Brit guy is very right about "well, med school is right for her, but not for you [Lucy], that's not where your passion is ..." to paraphrase badly. I remember in the year or so after college graduation, many of my friends were going off to either coast to pursue acting full time. I, on the other hand, had moved to Oklahoma to live with my then boyfriend, now husband. After 4 or 5 years of studying acting, I was a little burned out on the craft and wanted a normal life. But I remember feeling guilty about it: I had an acting degree, shouldn't I necessarily be starving in LA or NYC? Everyone else was committing to their careers, shouldn't I be? But one of my cohorts who fled to Chicago to get her career moving helped me put it in perspective: our lives unfold at their own pace and this is where my life is now. Honey is who I want to be with regardless of career and at 24, I had him. We have to grab our opportunities when they're with us. For me, love entered my life before career. I'm 30 and I'm just now getting the whiff of the career path I think I want to pursue. For others - Lucy, for instance - career has presented itself first. Though I often envy people my age (and former classmates) who are further along in their respective careers than I am, I'm ultimately glad about the choice I made. This is my pace. This is my life. It will be good.
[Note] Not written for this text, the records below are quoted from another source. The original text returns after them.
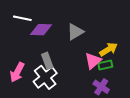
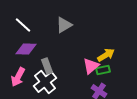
white line: (22, 18) -> (23, 25), turned 30
purple diamond: (41, 30) -> (26, 49), moved
gray triangle: (75, 32) -> (64, 25), moved

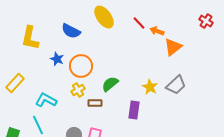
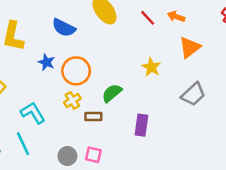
orange arrow: (157, 31) -> (176, 17), moved
yellow star: (150, 87) -> (151, 67), moved
cyan L-shape: (46, 100) -> (33, 113), turned 30

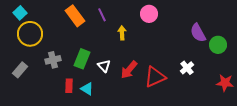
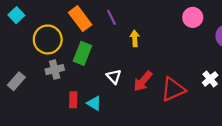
pink circle: (149, 14) -> (193, 17), moved
yellow circle: (30, 34) -> (48, 39), moved
green rectangle: (82, 59) -> (82, 53), moved

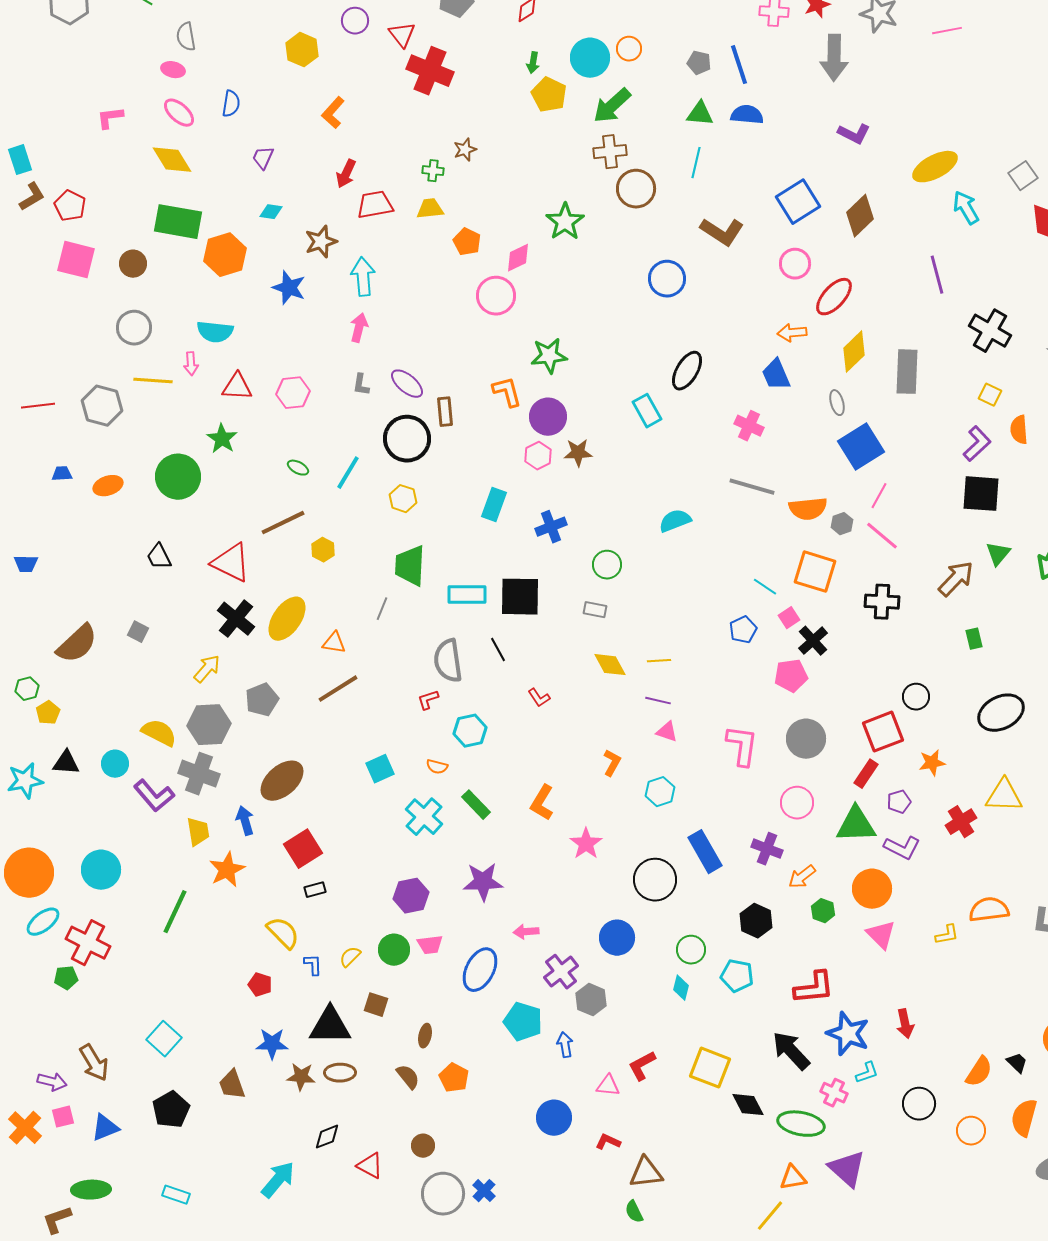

I can't help but note the similarity in Lucy's Hollywood life and VirginiaGal's Indian-American life. Both seem to be framed by unrealistic expectations: one determined by unhealthy body image and sexual appeasement by sleazy management types and the other by a community with aging, rigid social prescriptions. Ladies, don't sell out to cheap pressures and unattainable suppositions; you're both far too wonderful to fall prey to others' petty desires. Lucy and VirginiaGal your lives are beautiful and so are you: don't second guess your choices. What you do now, you do because you trust it will make you happier in the long run. I admire you both deeply and am a big fan!

... isn't it adorable how I write this as if someone other than my darling Niamh actually reads this? How goes it in Shropshire, btw, Niamh? How is the box turtle?